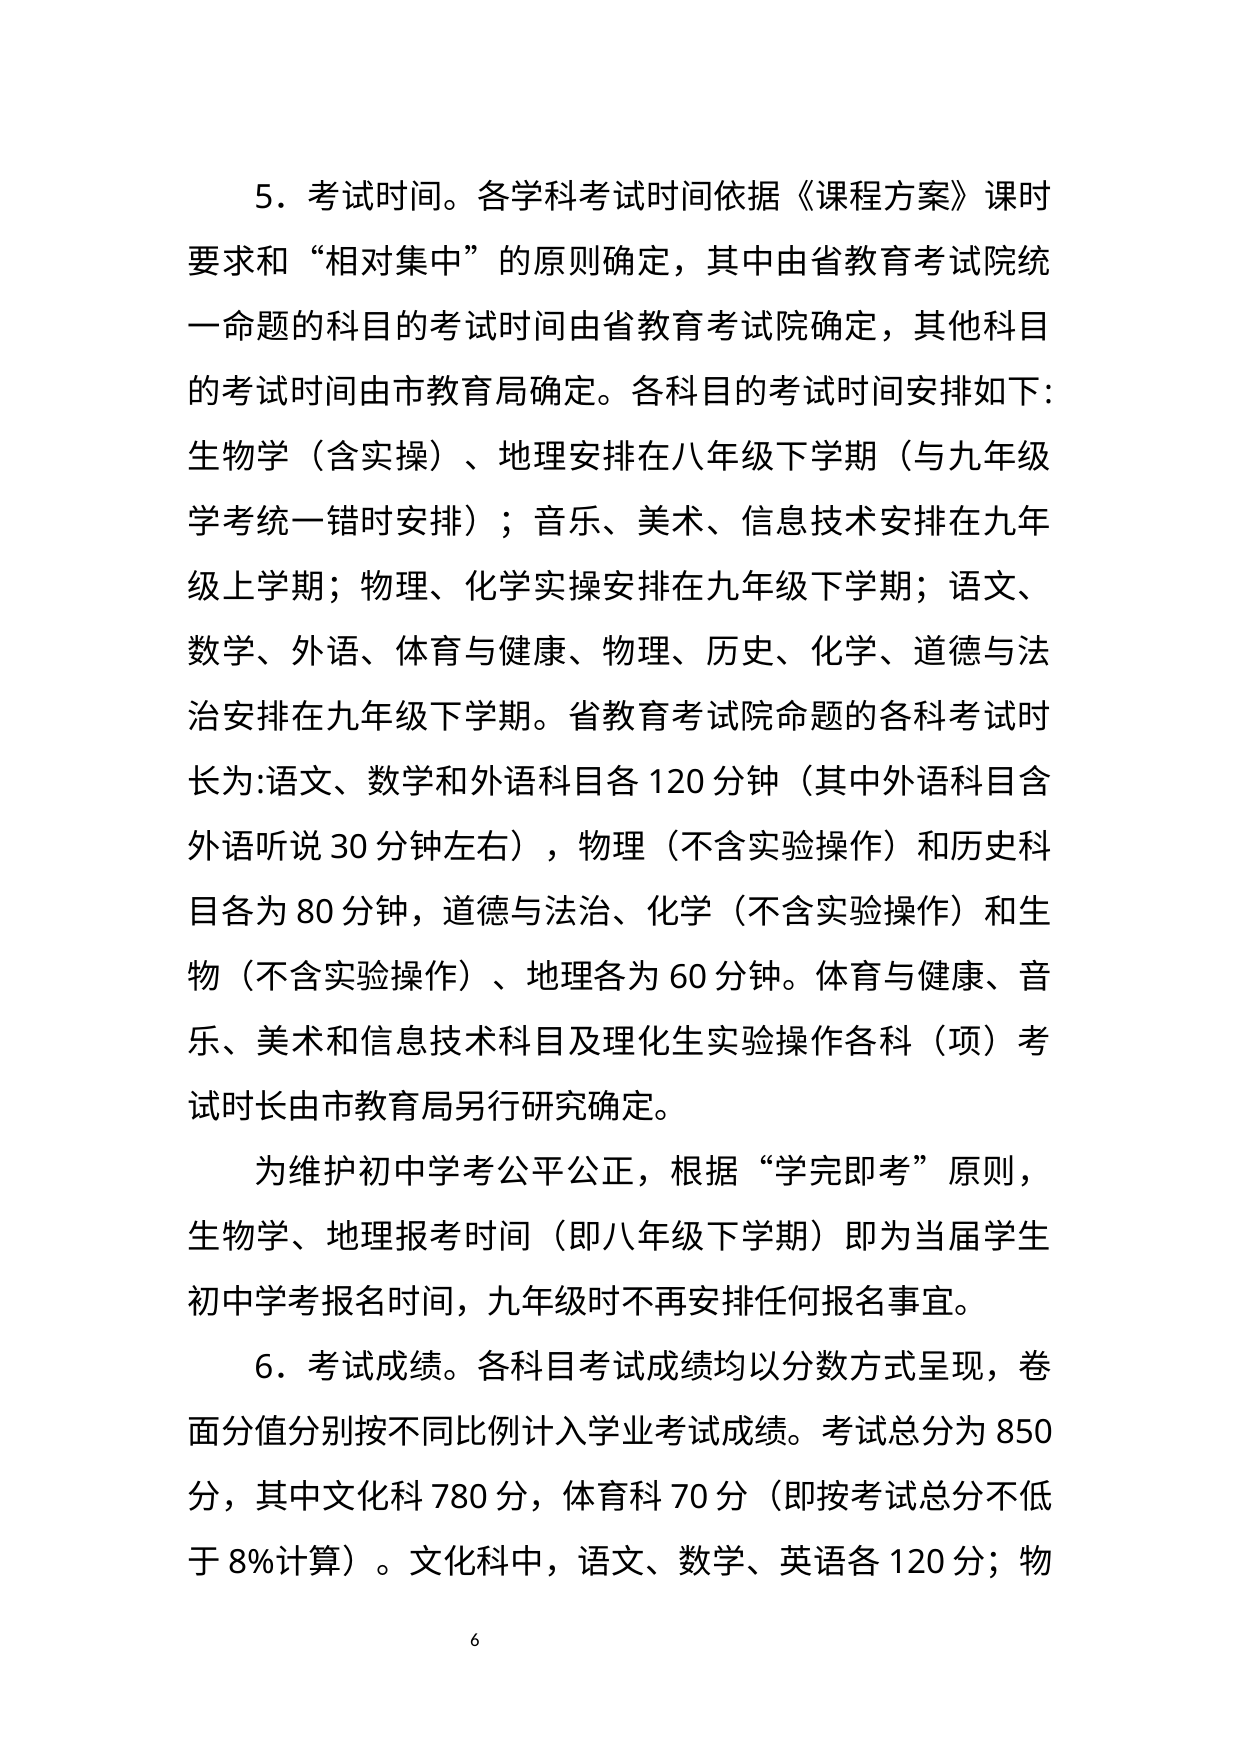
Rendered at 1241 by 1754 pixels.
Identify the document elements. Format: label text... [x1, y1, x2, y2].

text 5．考试时间。各学科考试时间依据《课程方案》课时要求和“相对集中”的原则确定，其中由省教育考试院统一命题的科目的考试时间由省教育考试院确定，其他科目的考试时间由市教育局确定。各科目的考试时间安排如下:生物学（含实操）、地理安排在八年级下学期（与九年级学考统一错时安排）；音乐、美术、信息技术安排在九年级上学期；物理、化学实操安排在九年级下学期；语文、数学、外语、体育与健康、物理、历史、化学、道德与法治安排在九年级下学期。省教育考试院命题的各科考试时长为:语文、数学和外语科目各120分钟（其中外语科目含外语听说30分钟左右），物理（不含实验操作）和历史科目各为80分钟，道德与法治、化学（不含实验操作）和生物（不含实验操作）、地理各为60分钟。体育与健康、音乐、美术和信息技术科目及理化生实验操作各科（项）考试时长由市教育局另行研究确定。 [187, 162, 1053, 1137]
text 为维护初中学考公平公正，根据“学完即考”原则，生物学、地理报考时间（即八年级下学期）即为当届学生初中学考报名时间，九年级时不再安排任何报名事宜。 [187, 1137, 1053, 1332]
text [187, 1332, 1053, 1592]
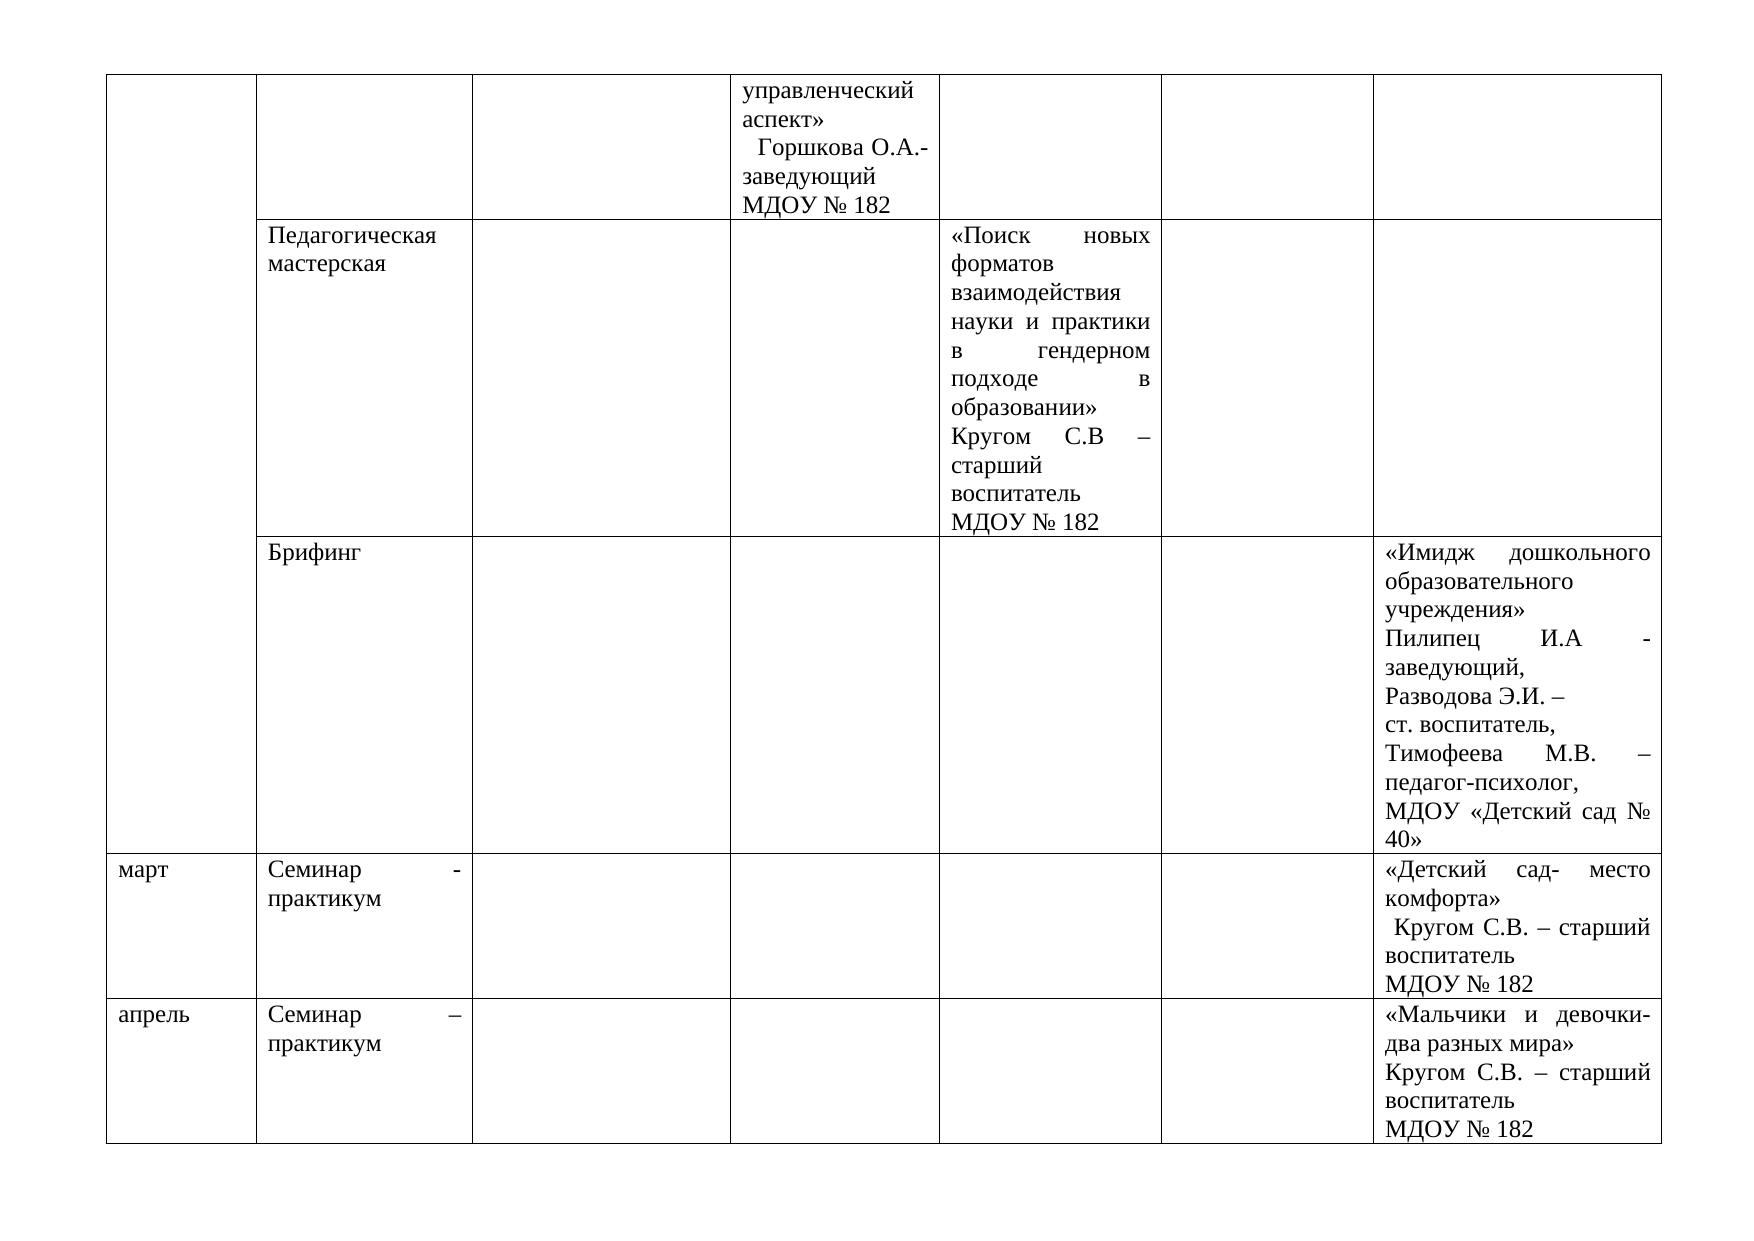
= = = = = = =
## Task objective
Return the entries exactly as given. Do not include pictures.

## Solution to this problem
Rendered at 1241 by 1754 pixels.
Identify the document elements. Format: label text... [x1, y1, x2, y2].

text 5．考试时间。各学科考试时间依据《课程方案》课时要求和“相对集中”的原则确定，其中由省教育考试院统一命题的科目的考试时间由省教育考试院确定，其他科目的考试时间由市教育局确定。各科目的考试时间安排如下:生物学（含实操）、地理安排在八年级下学期（与九年级学考统一错时安排）；音乐、美术、信息技术安排在九年级上学期；物理、化学实操安排在九年级下学期；语文、数学、外语、体育与健康、物理、历史、化学、道德与法治安排在九年级下学期。省教育考试院命题的各科考试时长为:语文、数学和外语科目各120分钟（其中外语科目含外语听说30分钟左右），物理（不含实验操作）和历史科目各为80分钟，道德与法治、化学（不含实验操作）和生物（不含实验操作）、地理各为60分钟。体育与健康、音乐、美术和信息技术科目及理化生实验操作各科（项）考试时长由市教育局另行研究确定。 [187, 162, 1053, 1137]
text 为维护初中学考公平公正，根据“学完即考”原则，生物学、地理报考时间（即八年级下学期）即为当届学生初中学考报名时间，九年级时不再安排任何报名事宜。 [187, 1137, 1053, 1332]
text [187, 1332, 1053, 1592]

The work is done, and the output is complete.